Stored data

▬▬▬

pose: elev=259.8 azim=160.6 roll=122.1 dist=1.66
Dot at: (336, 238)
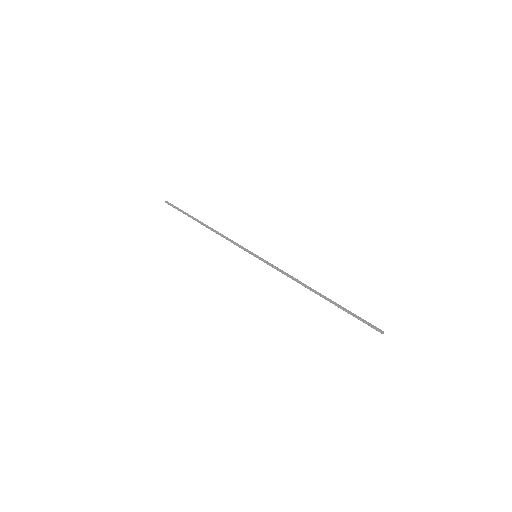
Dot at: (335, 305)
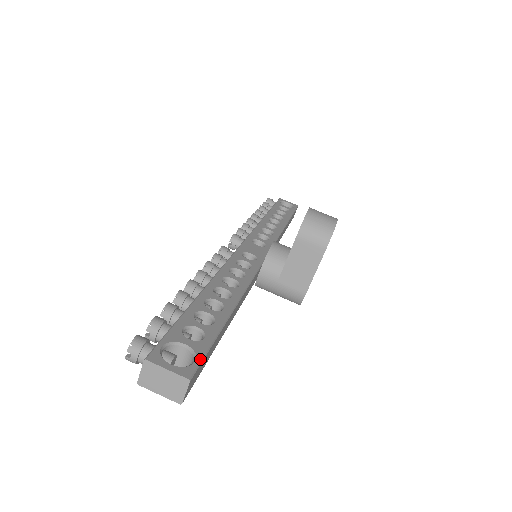
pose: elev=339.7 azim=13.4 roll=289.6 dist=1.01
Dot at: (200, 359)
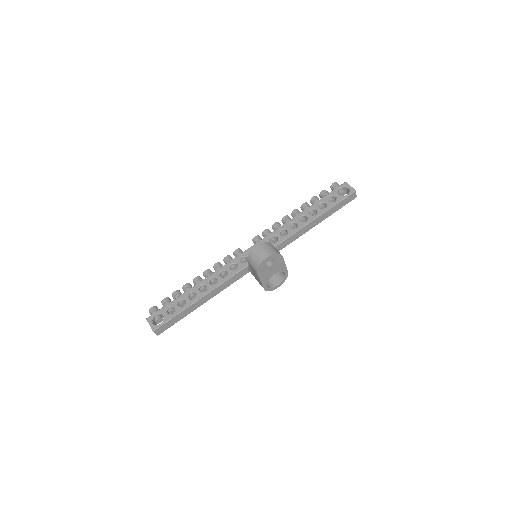
Dot at: (163, 323)
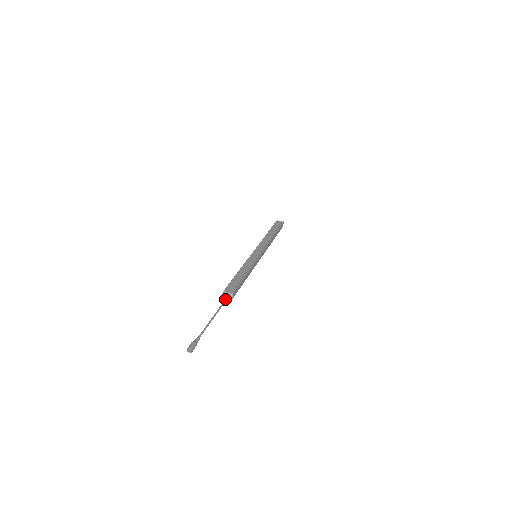
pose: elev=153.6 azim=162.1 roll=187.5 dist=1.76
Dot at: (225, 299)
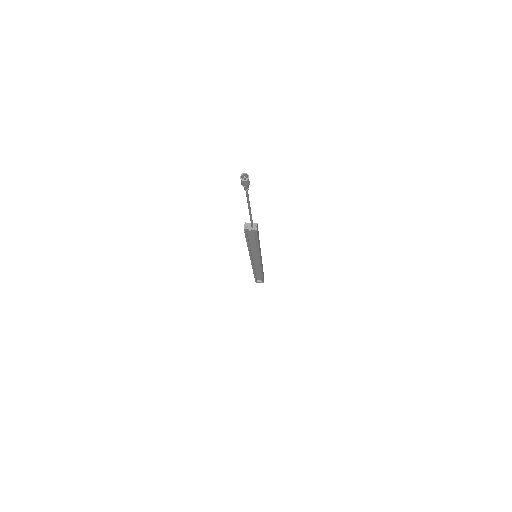
Dot at: (251, 222)
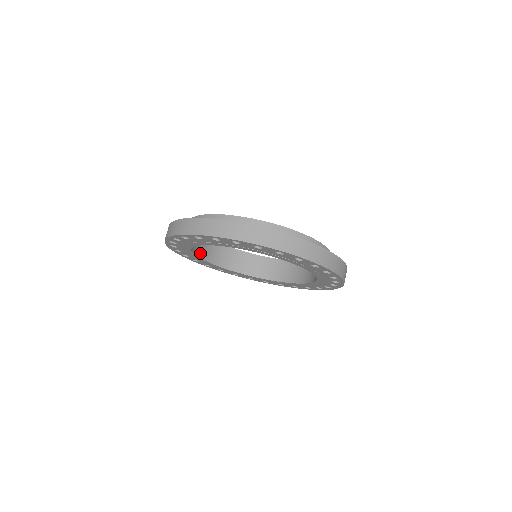
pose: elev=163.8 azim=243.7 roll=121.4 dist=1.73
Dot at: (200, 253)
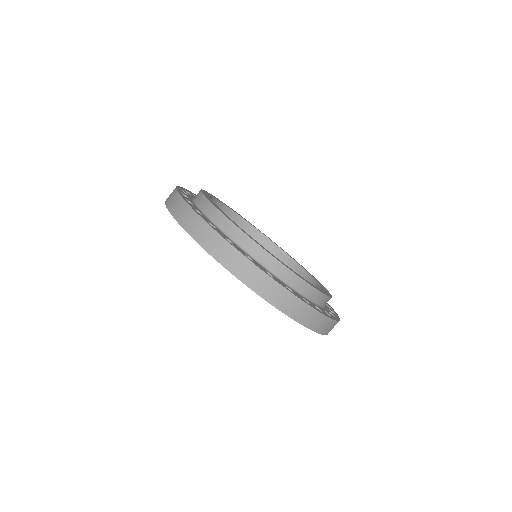
Dot at: occluded
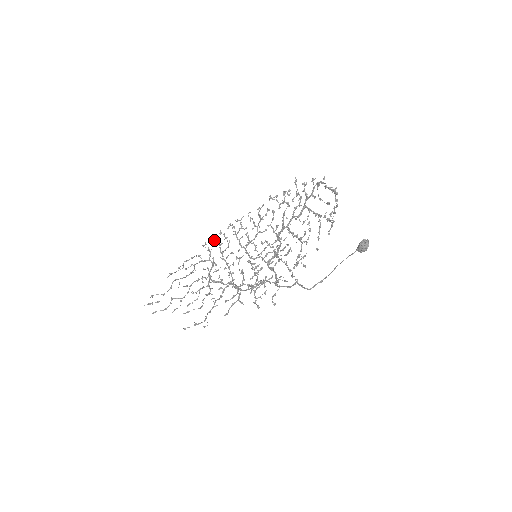
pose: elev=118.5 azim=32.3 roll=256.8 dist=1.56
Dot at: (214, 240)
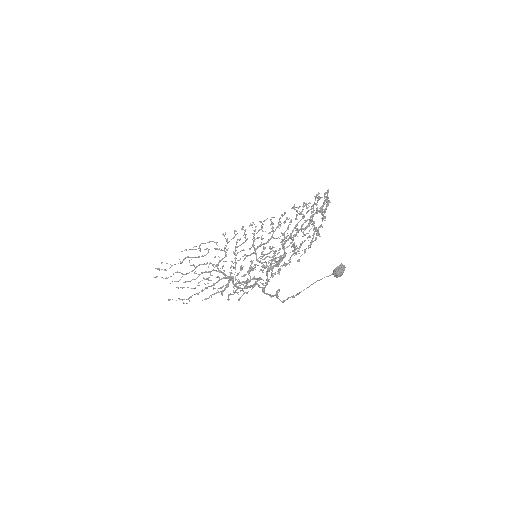
Dot at: occluded
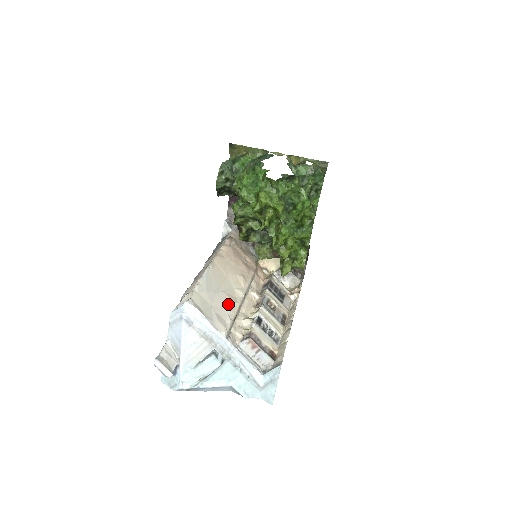
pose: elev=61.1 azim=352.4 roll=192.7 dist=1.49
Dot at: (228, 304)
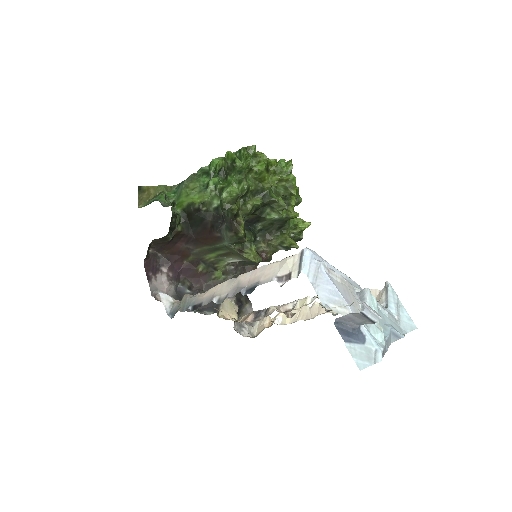
Dot at: occluded
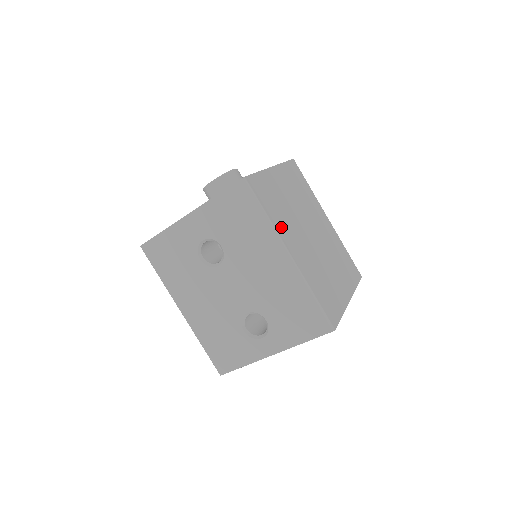
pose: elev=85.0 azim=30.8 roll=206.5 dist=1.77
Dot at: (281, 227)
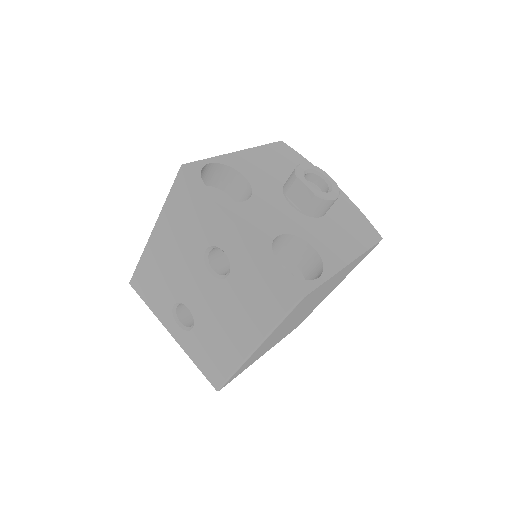
Dot at: (279, 328)
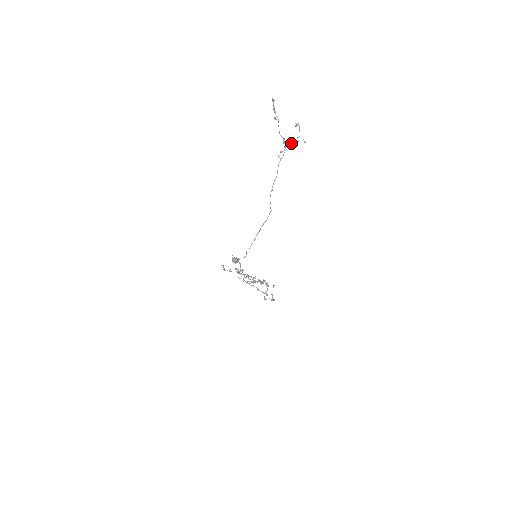
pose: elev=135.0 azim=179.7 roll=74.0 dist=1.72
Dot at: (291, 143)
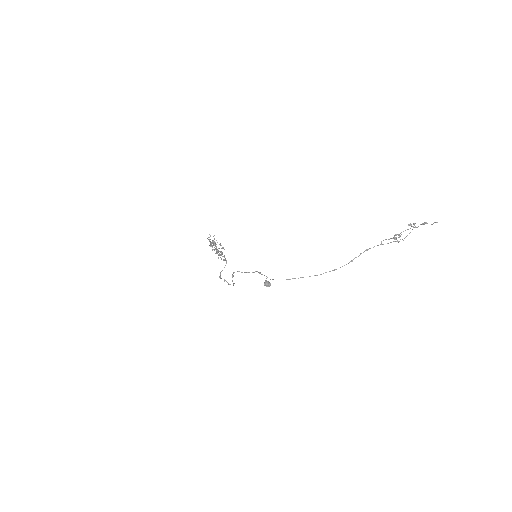
Dot at: (396, 237)
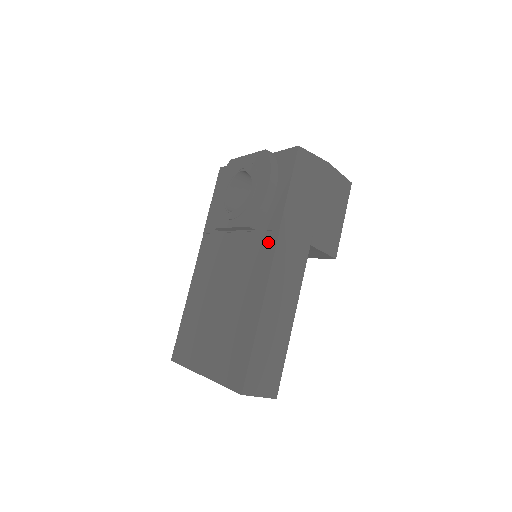
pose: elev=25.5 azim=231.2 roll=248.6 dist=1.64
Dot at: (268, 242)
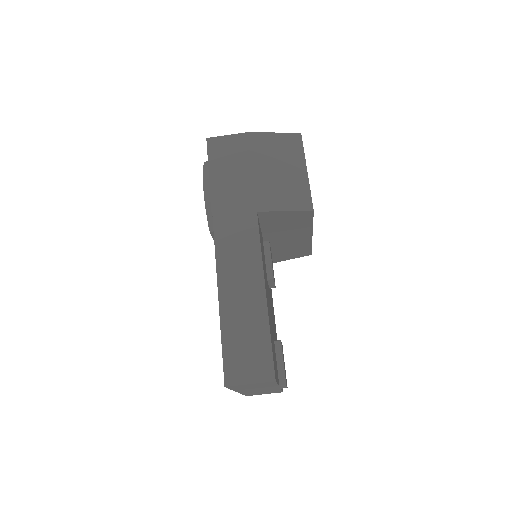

▬▬▬

**WHAT THE TASK REQUIRES**: From the rows above, pick out every line that contains the string "azim" and copy each of those lines in full.

**REPLY TO THE EXERCISE**:
pose: elev=259.8 azim=160.6 roll=122.1 dist=1.66
pose: elev=339.7 azim=13.4 roll=289.6 dist=1.01
pose: elev=153.6 azim=162.1 roll=187.5 dist=1.76
pose: elev=163.8 azim=243.7 roll=121.4 dist=1.73
pose: elev=118.5 azim=32.3 roll=256.8 dist=1.56
pose: elev=61.1 azim=352.4 roll=192.7 dist=1.49
pose: elev=85.0 azim=30.8 roll=206.5 dist=1.77
pose: elev=135.0 azim=179.7 roll=74.0 dist=1.72
pose: elev=25.5 azim=231.2 roll=248.6 dist=1.64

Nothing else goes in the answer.